**REQUIREMENT:** In the listing below, the answer starts at the line that has "talkohilleenkinhan" and stops after the line that has "talkohillesikaanhan"; please repeat that part exactly and nothing more.

**SUPPLIED MATERIAL:**
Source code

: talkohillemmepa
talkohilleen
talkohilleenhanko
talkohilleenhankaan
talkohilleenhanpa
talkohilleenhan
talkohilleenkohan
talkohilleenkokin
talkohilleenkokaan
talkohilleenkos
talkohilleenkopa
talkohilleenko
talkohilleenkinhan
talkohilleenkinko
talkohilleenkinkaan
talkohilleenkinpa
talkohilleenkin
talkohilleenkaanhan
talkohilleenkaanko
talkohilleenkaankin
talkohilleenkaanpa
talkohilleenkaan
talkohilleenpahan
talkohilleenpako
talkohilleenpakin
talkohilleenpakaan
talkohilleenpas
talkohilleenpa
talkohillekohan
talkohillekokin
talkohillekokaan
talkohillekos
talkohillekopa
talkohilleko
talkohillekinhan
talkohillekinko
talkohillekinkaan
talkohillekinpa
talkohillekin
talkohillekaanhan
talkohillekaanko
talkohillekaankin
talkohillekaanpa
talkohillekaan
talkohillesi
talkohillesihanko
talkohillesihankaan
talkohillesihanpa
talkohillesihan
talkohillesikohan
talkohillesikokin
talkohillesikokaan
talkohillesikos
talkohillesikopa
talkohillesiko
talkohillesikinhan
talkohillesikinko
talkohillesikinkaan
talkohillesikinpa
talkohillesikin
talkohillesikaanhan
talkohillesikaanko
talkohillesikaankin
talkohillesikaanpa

**EXPECTED ANSWER:**
talkohilleenkinhan
talkohilleenkinko
talkohilleenkinkaan
talkohilleenkinpa
talkohilleenkin
talkohilleenkaanhan
talkohilleenkaanko
talkohilleenkaankin
talkohilleenkaanpa
talkohilleenkaan
talkohilleenpahan
talkohilleenpako
talkohilleenpakin
talkohilleenpakaan
talkohilleenpas
talkohilleenpa
talkohillekohan
talkohillekokin
talkohillekokaan
talkohillekos
talkohillekopa
talkohilleko
talkohillekinhan
talkohillekinko
talkohillekinkaan
talkohillekinpa
talkohillekin
talkohillekaanhan
talkohillekaanko
talkohillekaankin
talkohillekaanpa
talkohillekaan
talkohillesi
talkohillesihanko
talkohillesihankaan
talkohillesihanpa
talkohillesihan
talkohillesikohan
talkohillesikokin
talkohillesikokaan
talkohillesikos
talkohillesikopa
talkohillesiko
talkohillesikinhan
talkohillesikinko
talkohillesikinkaan
talkohillesikinpa
talkohillesikin
talkohillesikaanhan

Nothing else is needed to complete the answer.